Of course, the notion of the inherent dignity or sanctity of human life is a powerful one. But it seems that most arguments for such dignity—at least the secular arguments—ground the life interest in the individual herself. Does the state have an interest in preserving life that is not derivative of the individual’s own interest in staying alive? If it does, should we expect the state not only to fund health care, but to coerce citizens to get it? Or was the Court right in 1905: coercion to save your life or health is permissible only so long as it does not infringe on economic liberty?

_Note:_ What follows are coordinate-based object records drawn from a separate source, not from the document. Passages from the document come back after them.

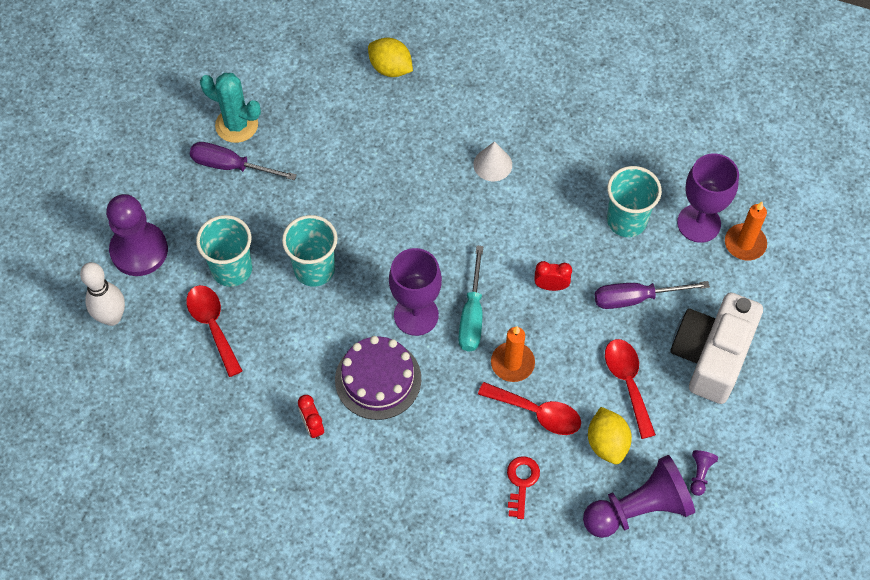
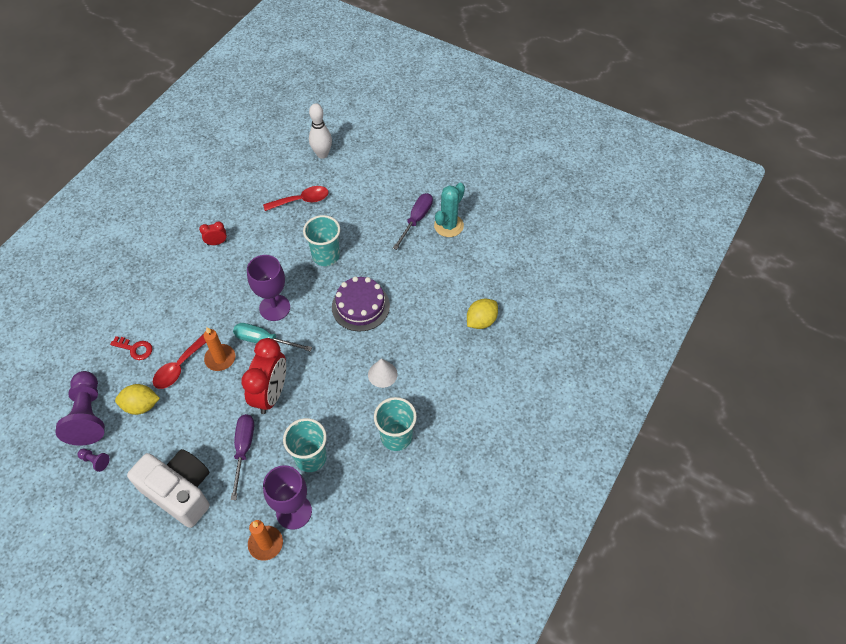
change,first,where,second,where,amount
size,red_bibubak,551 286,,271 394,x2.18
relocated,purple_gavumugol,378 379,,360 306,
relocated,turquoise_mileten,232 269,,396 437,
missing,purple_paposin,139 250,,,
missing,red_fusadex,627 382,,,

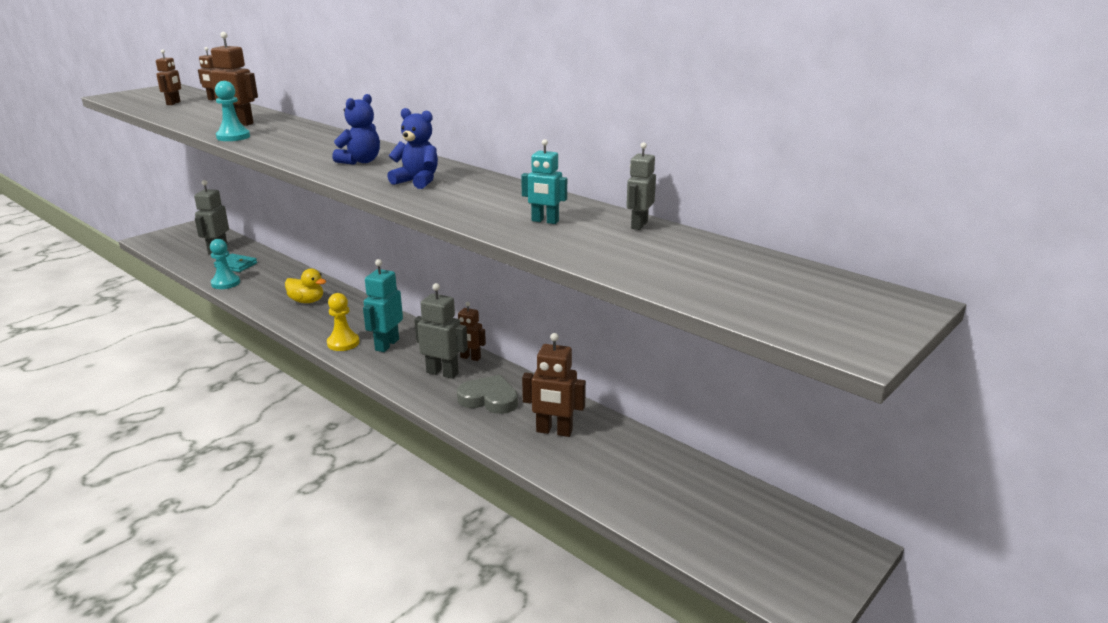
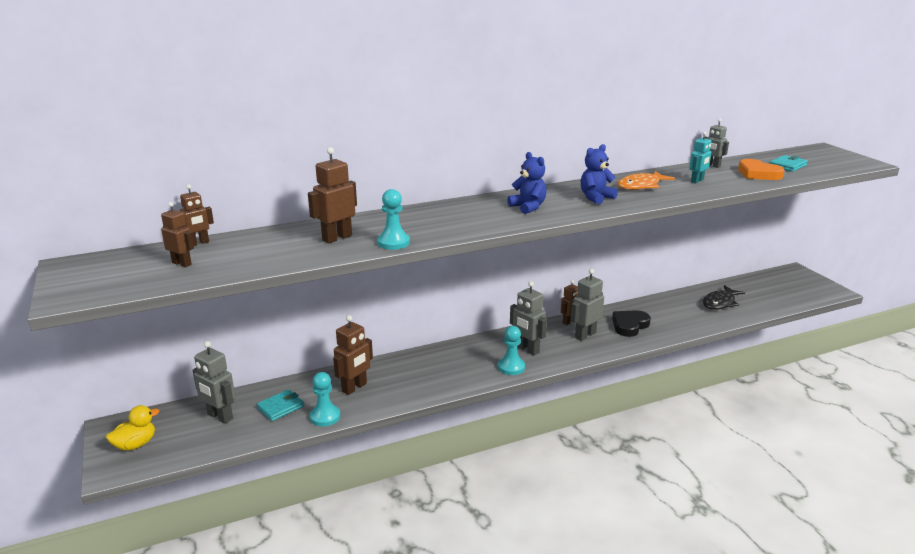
change,first,where,second,where,amount
relocated,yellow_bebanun,307 301,,135 444,
relocated,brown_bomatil,554 431,,354 388,
colour,yellow_paposin,343 343,turquoise_paposin,511 367,
colour,turquoise_bomatil,386 345,grey_bomatil,527 349,
colour,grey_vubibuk,489 399,black_vubibuk,629 325,
appeared,,,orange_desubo,641 186,
appeared,,,black_desubo,720 303,
appeared,,,orange_vubibuk,758 174,
appeared,,,turquoise_muzidel,787 166,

 March 28, 2007 at 12:42 pm   Posted in: Constitutional Law, Health Law, Legal Theory   Print This Post Print This Post

Responses (7)

  1. David - March 28, 2007 at 1:56 pm

    With an infectious disease, the externality effect of refusing innoculation seems a bit more visceral than regulating bakers’ working hours.

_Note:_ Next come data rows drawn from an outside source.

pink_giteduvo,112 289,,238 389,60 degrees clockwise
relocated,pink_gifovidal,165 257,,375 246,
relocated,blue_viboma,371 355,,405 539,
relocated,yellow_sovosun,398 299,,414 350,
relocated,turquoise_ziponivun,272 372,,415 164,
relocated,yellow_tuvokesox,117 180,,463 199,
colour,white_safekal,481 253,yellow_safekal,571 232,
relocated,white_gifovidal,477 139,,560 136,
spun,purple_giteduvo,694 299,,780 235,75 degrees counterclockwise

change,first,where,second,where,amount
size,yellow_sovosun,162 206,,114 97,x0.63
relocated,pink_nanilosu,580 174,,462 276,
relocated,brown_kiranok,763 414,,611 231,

  2. Patrick S. O'Donnell - March 28, 2007 at 7:05 pm

    I don’t think most conceptions of dignity or the sanctity of life (secular or not) ‘ground the life interest in the individual herself,’ rather, it has something to do with the human species as a whole, or a common nature that we all share (what we used to call ‘human nature’), that serve to ‘ground’ these notions: from the Greek and Roman Stoics, through Grotius, implicit in Marx, in Martha Nussbaum’s work….

  3. Patrick S. O'Donnell - March 28, 2007 at 7:05 pm

    I don’t think most conceptions of dignity or the sanctity of life (secular or not) ‘ground the life interest in the individual herself,’ rather, it has something to do with the human species as a whole, or a common nature that we all share (what we used to call ‘human nature’), that serve to ‘ground’ these notions: from the Greek and Roman Stoics, through Grotius, implicit in Marx, in Martha Nussbaum’s work….

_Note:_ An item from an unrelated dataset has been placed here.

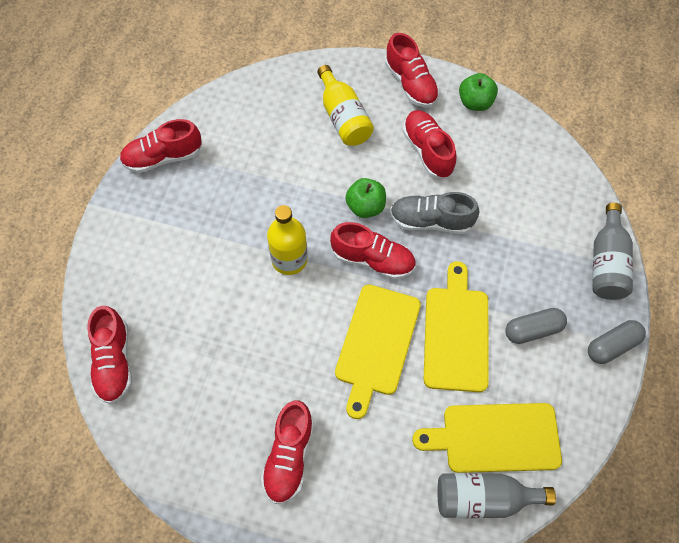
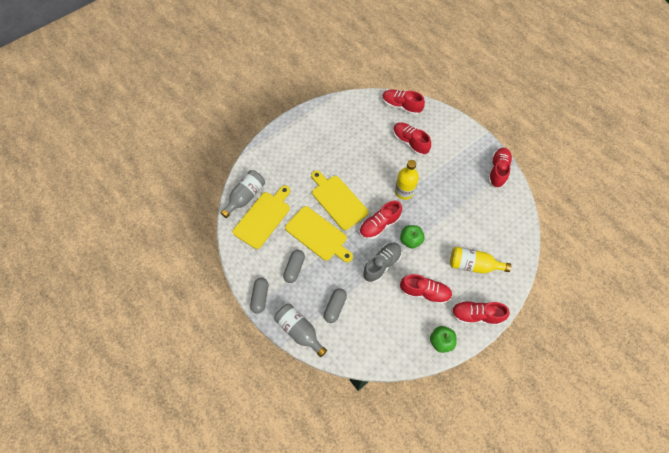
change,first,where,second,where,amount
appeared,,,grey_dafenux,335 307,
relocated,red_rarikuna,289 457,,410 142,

  4. Edward Still - March 28, 2007 at 9:21 pm

    Just for the record, I taught Jacobson in my Con Law class this year, and if I have time, I will bring it up again in connection with the question whether all boys and girls should get the HPV vaccine.

  5. David Bernstein - March 28, 2007 at 10:46 pm

    If one reads Lochner closely, it’s clear that Peckham and the majority reject the notion that the Lochner law was a public health measure. Peckham was far more libertarian than any of his colleagues save Brewer, so it’s not surprising that he dissented in Jacobson. But Lochner is NOT a libertarian opinion; the Court acknowledges that the public health aspects of the Bakeshop Act were legitimate and unchallenged. The hours part of the law is unconstitutional only because the Court found that it was not a public health law, and, moreover, that neither common knowledge nor evidence presented to the Court suggested that baking was more unhealthful to bakers than the pursuit of other occupations to other workers. In short, I think you’re comparing apples and oranges, though I agree that Jacobson is any interesting case, if only to show that the caricature of the Lochner Court as extreme anti-statist is wrong.

  6. Scott Abeles - March 29, 2007 at 1:41 pm

    The important point distinguishing the two cases, and explaining why one is disdained and the other favored, is, with respect, lost amongst the “pedagogical” and “anthropomorphism” gobblygook clouding this post. Jacobson admits the constitution doesn’t speak to vaccinations, and allows the issue to be subject to the political process. Lochner pretends the constitution speaks to bakers’ hours, and removes the issue from the political process. The question embedded in the post – whether the “state” has a legitimate interest in preserving life – would more properly be stated as whether the citizenry have a right to vote on such contentious issues, or whether they should be enshrined as a matter of constitutional law by unaccountable, unelected lawyers. Assuming one agrees that neither the state “power” or individual “right” being discussed here is found in the constitution (nor, for that matter, is any “right” to health insurance or health care), it seems obvious that the political process is not only the appropriate place, but also the only place, for the issues to be decided.

  7. Dunce - March 29, 2007 at 4:29 pm

    I thought that Lochner was favored because it contains arguably the best Supreme Court opinion ever written. Read the dissent by Holmes and weep. It is a thing of beauty.